The article also points out something that is really speaks to, I think, a really basic thing that we all need to understand about languages, is that learning acquisition, that’s Dr. Stephen Krashen’s theory.

So spending time on acquisition, as much as you can. So soaking up things, just like a child would. So listening, watching TV, listening to people, taking classes, listening to music, listening to reading books, reading magazines that you enjoy, soaking, acquiring language, right? Soaking it up, playing games in your target language, for example, and spending a little bit of time learning. Because you did that in your own language, right? So focusing on spending less time learning, because it’s not as effective, but it’s important, on learning activities for languages. So think grammar and classes and structures, some really deliberate activities to help you learn the language.
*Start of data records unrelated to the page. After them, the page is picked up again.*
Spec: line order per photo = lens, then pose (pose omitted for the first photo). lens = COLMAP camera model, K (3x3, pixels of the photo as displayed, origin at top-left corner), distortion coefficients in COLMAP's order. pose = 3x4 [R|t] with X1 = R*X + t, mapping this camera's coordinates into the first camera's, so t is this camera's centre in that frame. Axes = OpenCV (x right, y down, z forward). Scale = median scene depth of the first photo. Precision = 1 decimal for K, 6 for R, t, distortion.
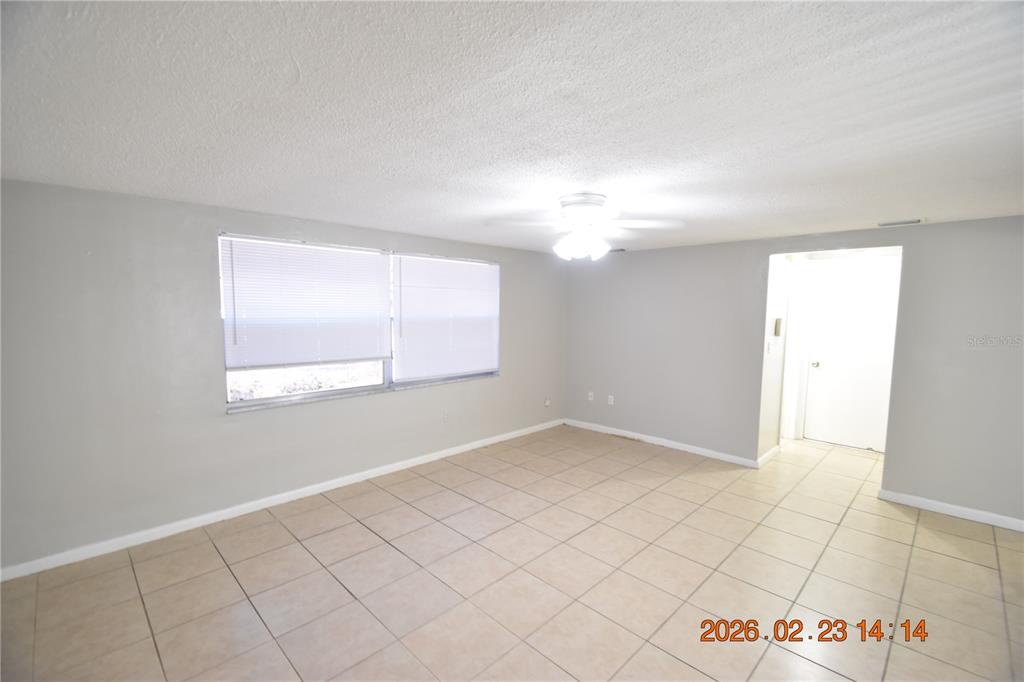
lens RADIAL K [[449.0, 0, 510.5], [0, 449.0, 347.0], [0, 0, 1]] dist [0.016681, -0.016329]
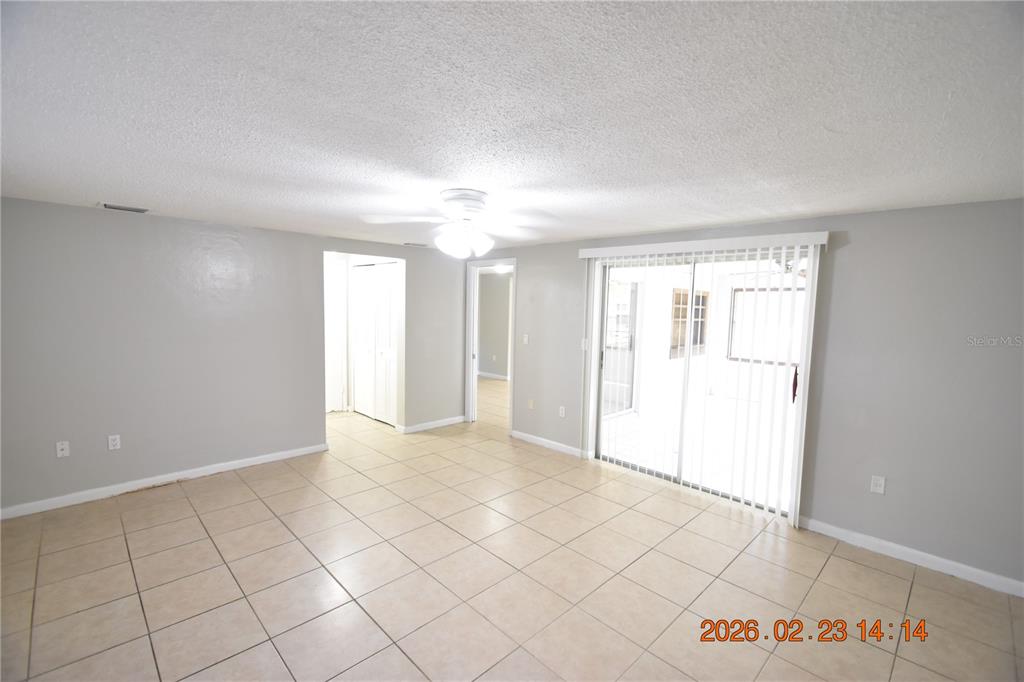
lens RADIAL K [[449.0, 0, 510.5], [0, 449.0, 347.0], [0, 0, 1]] dist [0.016681, -0.016329]
pose [[0.005549, -0.102755, 0.994691, -0.527725], [0.064999, 0.992640, 0.102180, -0.059749], [-0.997870, 0.064087, 0.012187, 0.565785]]
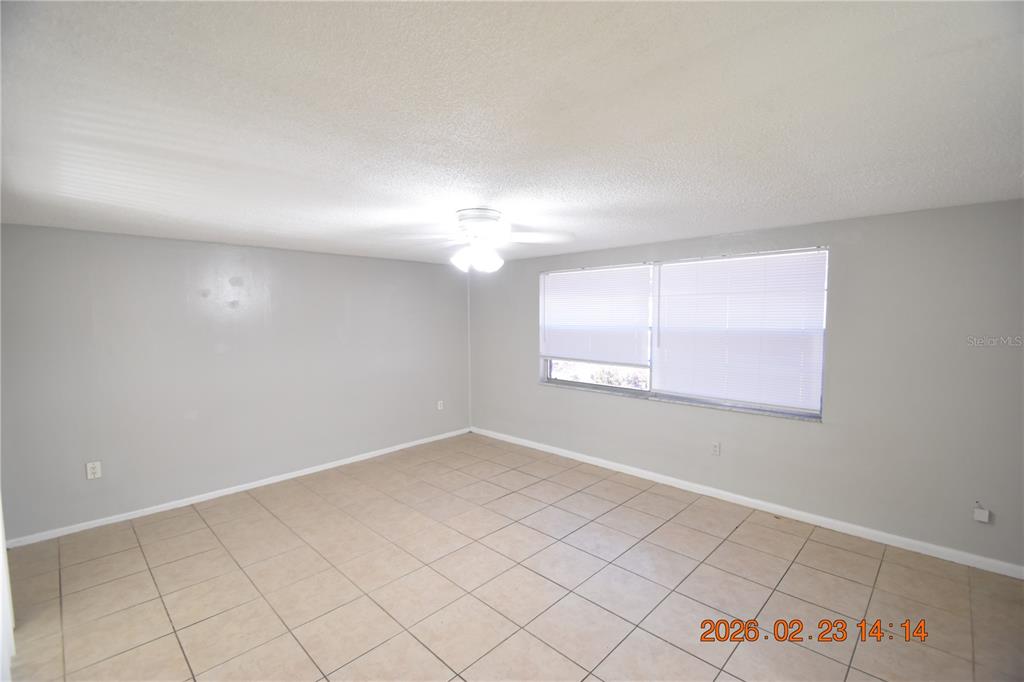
lens RADIAL K [[436.3, 0, 511.6], [0, 436.3, 343.6], [0, 0, 1]] dist [-0.000415, -0.000045]
pose [[0.021368, 0.046884, -0.998672, 0.722568], [-0.087366, 0.995166, 0.044850, -0.045013], [0.995947, 0.086291, 0.025361, 0.667052]]
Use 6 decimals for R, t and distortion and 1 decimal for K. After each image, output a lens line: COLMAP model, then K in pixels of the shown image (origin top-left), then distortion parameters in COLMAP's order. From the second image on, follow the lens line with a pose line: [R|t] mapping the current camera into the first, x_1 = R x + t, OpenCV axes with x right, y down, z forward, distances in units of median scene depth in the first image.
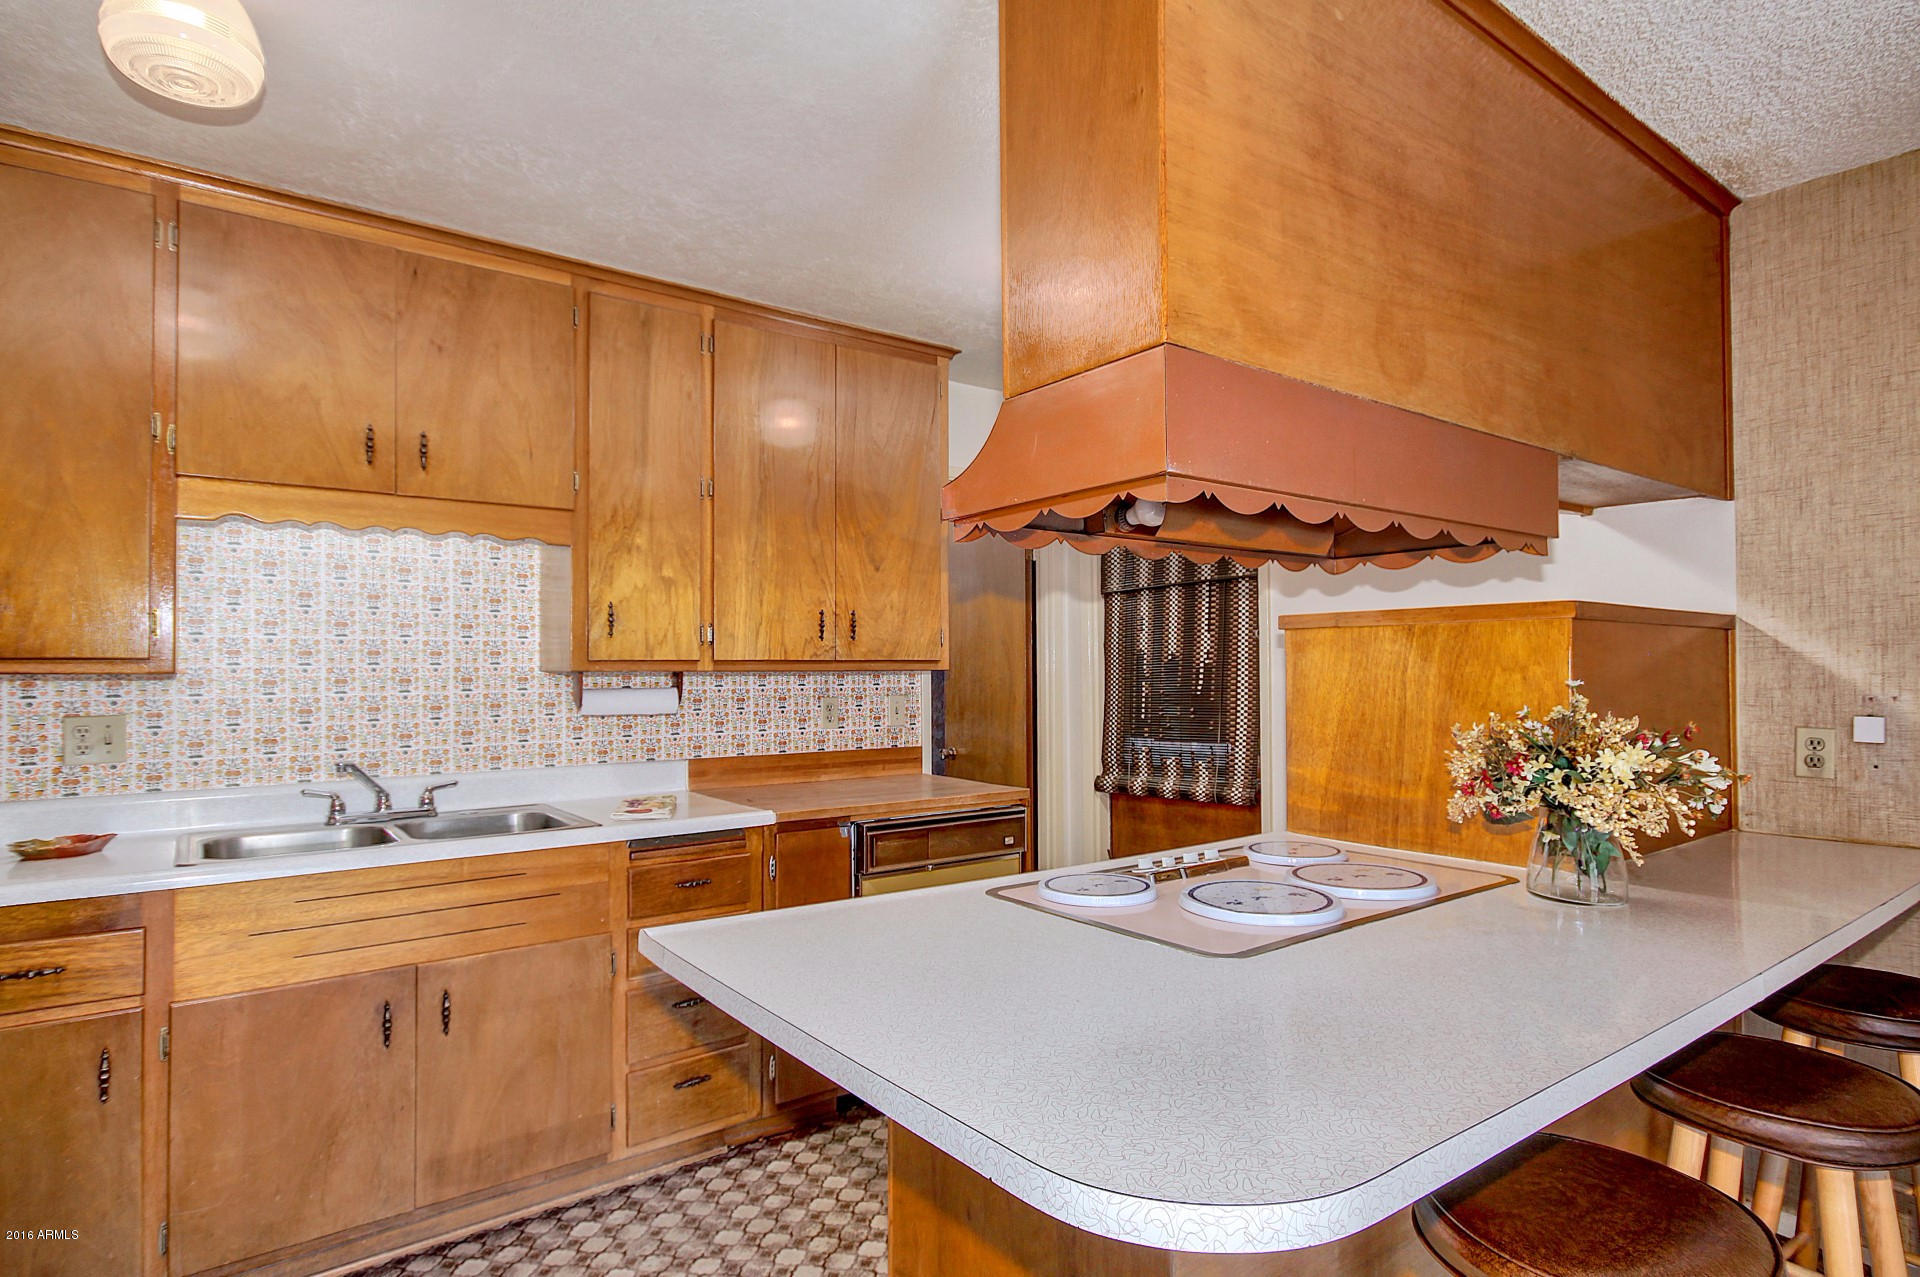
lens RADIAL K [[1051.0, 0, 957.5], [0, 1051.0, 664.1], [0, 0, 1]] dist [0.137018, 0.000084]
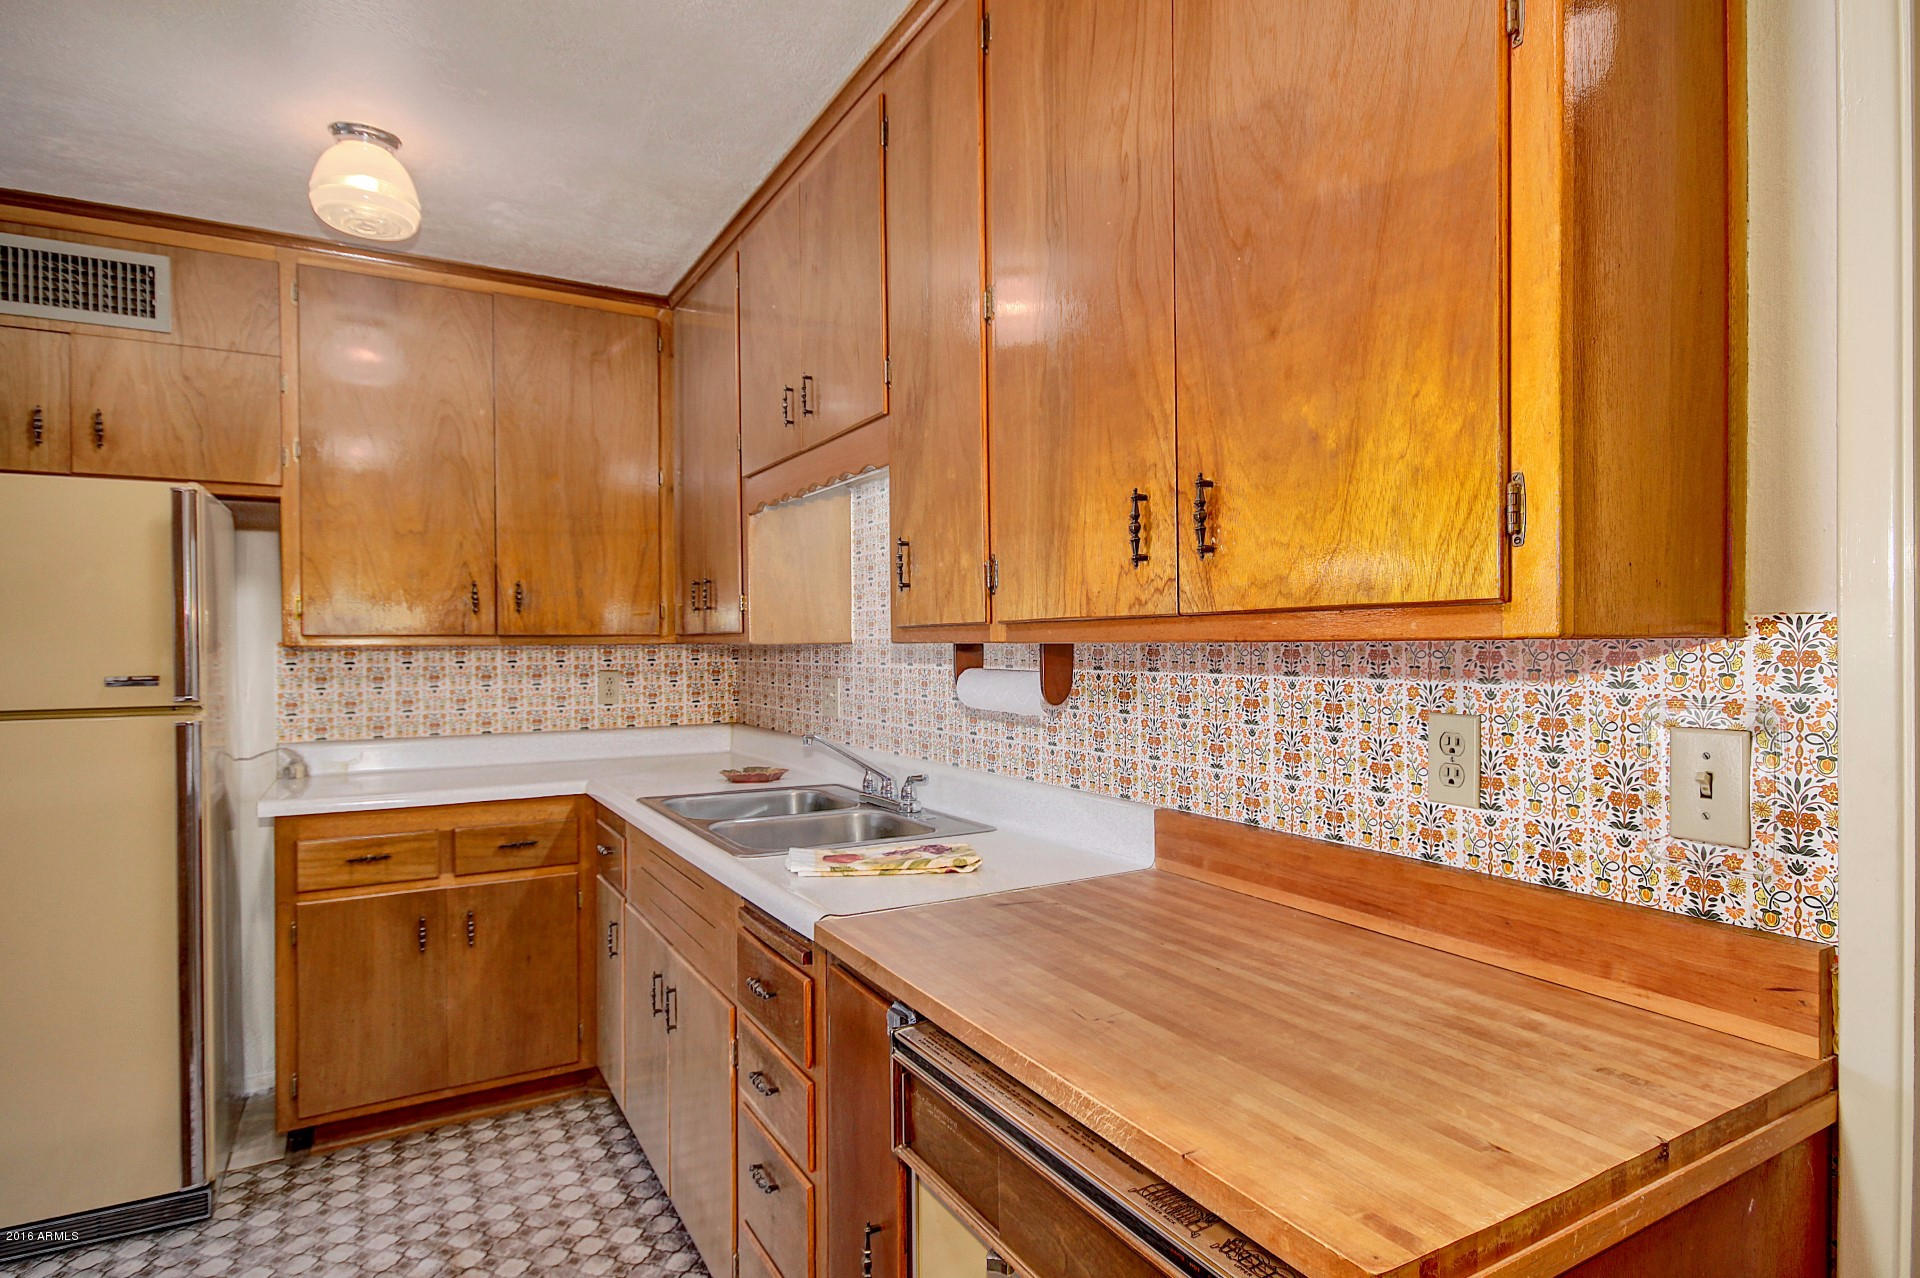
lens RADIAL K [[1043.4, 0, 964.5], [0, 1043.4, 650.0], [0, 0, 1]] dist [0.011737, 0.000544]
pose [[-0.101324, 0.012684, -0.994773, 0.267675], [0.014346, 0.999833, 0.011287, 0.004024], [0.994750, -0.013127, -0.101489, 0.962025]]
Lastly, I want to talk about health and languages, which I talk about a lot. I had the most amazing opportunity to meet Dr. Thomas Bak. And he was a professor in Cambridge where I live, in the UK, for many years and he’s an MD. And he also has a PhD in aphasia, and he’s fascinated with languages. He grew up in Krakow, Poland, and then went with Polish father and German mother, I believe, and then went on to study German and practiced, I think medicine, maybe in Austria or Germany for many years. He was really fascinated with languages, basically, and cognitive neuroscience, how the brain works. And he participated in a study that showed that people with more than one language tended to have an onset of dementia four to five years later than people who are monolingual. And it’s a really fascinating study done in Hyderabad, India.

But one of my interesting takeaways from our interview was, he was saying that, not only are the health benefits possible the older you are, you’re never too old, they’re even better.

So this goes back to adults being better learners than children, or children being better learners than adults. This sort of back and forth. Basically, are you too old to ever learn a language? And he had said that, he used an analogy of a tennis player. So he said, “If you started playing tennis at 50, the likelihood that you’d end up a champion player, kind of Wimbledon quality, it’s probably not going to happen. However, exercising is really beneficial at that age, isn’t it? And learning a new skill. Language is the same way. You may not be a world famous orator, but it’s certainly good for you. And the benefits are, the brain benefits that you can get are even better the older that you are.”

So in closing, it is never too late to learn a language. You just need to have time. And I want to share a few tips.

First of all, be realistic. You’re probably not going to be able to quit your job and take a year off to go study a language, which I think a lot of people would love to do, not working, enriching yourself, traveling the world, but that’s just not realistic for most of us. Maybe a short period of time like that. But for the most part, no. That doesn’t mean that you can’t carve out a half an hour a day to work on languages. And I have some materials, the 25 easy ways to learn every day.

Secondly, back to the tennis discussion. Do you enjoy activity? Do you enjoy doing something? Think about that. Do you enjoy walking? Maybe that can become your language learning time. Do you enjoy art? What do you enjoy reading? About sports, about history? Incorporate that into your language learning time.

Variety. I change up what I’m doing with languages every five weeks. And that’s a whole story. There’s a whole story behind it. But the takeaway for you is please don’t do the same thing, have consistency in your routine, of some kind, but don’t do the same thing over and over because you’ll get bored and you’ll give up. So the five weeks keeps me accountable. I always have language somewhere in my life, even if it’s just a short amount of time every day. But then I always have something fresh to look forward to. So I’m about to do five weeks of italki, because I can’t go to Italy this summer, and I’m really excited. I’m meeting some new tutors online, and we’re going to do conversation for half an hour early in the morning. I’m so excited. And then after my next five weeks, I’m not quite sure. I was really hoping this five weeks would be in Italy, but I’m making the most of it not being, because of the pandemic. I can’t be there.